"In the absence of a sharp and sustained increase in the oil prices in the coming months, it is clear that the Azeri government will no longer be able to sustain a high level of economic growth."
Youri Smakouz, Associate Director in Risk Advisory's REEE practice, writes for EurasiaNet.org.
Azerbaijan is a major energy exporter. It is also one of the most oil-dependent economies in Eurasia and has been hit hard by lower oil prices. If the current fiscal trends persist, regional stability is likely to come under growing threat.

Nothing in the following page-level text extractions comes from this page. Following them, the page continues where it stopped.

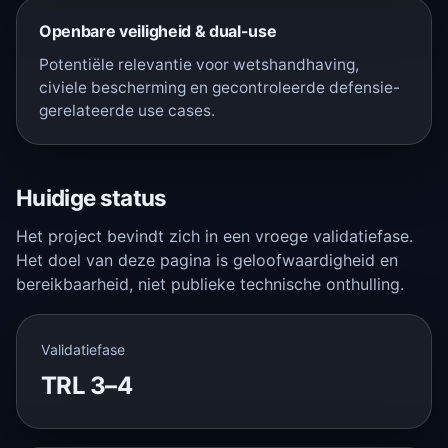
Openbare veiligheid & dual-use
Potentiële relevantie voor wetshandhaving,
civiele bescherming en gecontroleerde defensie-
gerelateerde use cases.
Huidige status
Het project bevindt zich in een vroege validatiefase.
Het doel van deze pagina is geloofwaardigheid en
bereikbaarheid, niet publieke technische onthulling.
Validatiefase
TRL 3–4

The country’s 2015 budget, which envisaged a high level of spending on infrastructure projects, was drawn up under the assumption that the average oil price would be $90 per barrel. Now the oil price is hovering around $60 per barrel and previously envisioned levels of state spending do not seem sustainable, at least in the near term. As a result, the government must confront austerity.
Initially, the government insisted that the planned level of expenditure could be maintained despite the reduced oil revenue. However, oil and gas exports are simply too important for Azerbaijan: they account for 95 percent of the country’s exports and more than 70 percent of revenue. Budget cuts, then, seem unavoidable in the near future.
Already, the Azerbaijani government has had to react to lower energy prices. The first move came on February 21, when the Central Bank of Azerbaijan (CBA) devalued the local currency, the manat, by 33.5 percent against the US dollar and 30 percent against the euro. The regulator claimed this was necessary “in order to support diversification of Azerbaijan’s economy, strengthen its international competitiveness and export potential, as well as to provide balance of payments sustainability.”
The devaluation came as a shock to many Azeris. Retailers increased their prices shortly after the Bank’s move, and further price hikes are anticipated. Economists expect an increase in the cost of most food products, public transport and utilities, a development that would likely intensify discontent among the population. Several small protests have occurred in Baku and Lankaran, a city on the Caspian coast near the Iranian border.
The devaluation is forcing officials to revise state budget parameters. While the government is expected to maintain defense and social spending at existing levels, infrastructure expenditures may well take a hit. Private sector investments in infrastructure projects are also likely to decrease. Investors will now think twice before backing projects with unclear financial returns.
One of the first casualties is likely to be the Khazar Islands project, a $100 billion initiative to build 41 artificial islands in the Caspian Sea. Although the project is primarily being financed privately, it is far from completion and it will now be much harder for the developer to attract new financing.
Another project likely to suffer is Baku White City, an office and residential complex. Experts believe that government funding for this and similar projects will like dry up after the inaugural European Games, an Olympics-style extraveganza to be held in Baku in June.
In the absence of a sharp and sustained increase in the oil prices in the coming months, it is clear that the Azeri government will no longer be able to sustain a high level of economic growth. Living standards accordingly will decline.
Large-scale social protests are unlikely in the near future, but the recent shifts in global oil markets have highlighted a serious long-term problem for the Azeri economy – its lack of diversification and heavy dependence on energy revenue. Most experts agree that the best way Azerbaijan could address diversification challenges would be to improve its investment climate and attract foreign direct investments in sectors other than oil and gas: agriculture and food processing, alternative and renewable energy, tourism and construction offer the greatest potential.
The ability to achieve these targets will pose a major test for the country’s ruling elite. Pervasive corruption needs to be tamed, and the rule of law bolstered. The window of opportunity will not be open forever: the country’s oil reserves will be depleted in 15-20 years.
According to some estimates, Azerbaijan’s $37 billion rainy-day oil fund, SOFAZ, can help the government survive low oil prices for a year or two without serious risks to social stability. However, if the oil market does not recover within two to three years, quality-of-life standards in Azerbaijan are likely to fall sharply. In that case, the government could well have a social crisis on its hands.
Vladimir Putin has demonstrated that an authoritarian leader’s popularity can grow if a country goes to war against a weaker neighbor. The Crimea, given its history, means a lot to Russians, but Nagorno-Karabakh means even more to Azeris. Its loss to Armenia during the Karabakh war, fought amidst the collapse of the Soviet empire, remains a touchstone of bitterness for Azerbaijan.
Since a ceasefire went into effect in 1994, talks between Armenia and Azerbaijan on a permanent settlement for Karabakh have remained stalemated. Meanwhile, some of the deadliest clashes along the so-called Contact Line involving Azerbaijani and Armenian troops have occurred in recent months. The frontline remains highly militarized and there are no peacekeeping troops separating the sides. In other words, there is an increasing probability that a new “hot” phase could erupt in the near term.
Azerbaijan is, of course, smaller than Russia and it does not have nuclear weapons, but an attempt to take back Nagorno-Karabakh by force could be a way for Aliyev to remain in power if a deteriorating economic situation starts to threaten social and political stability.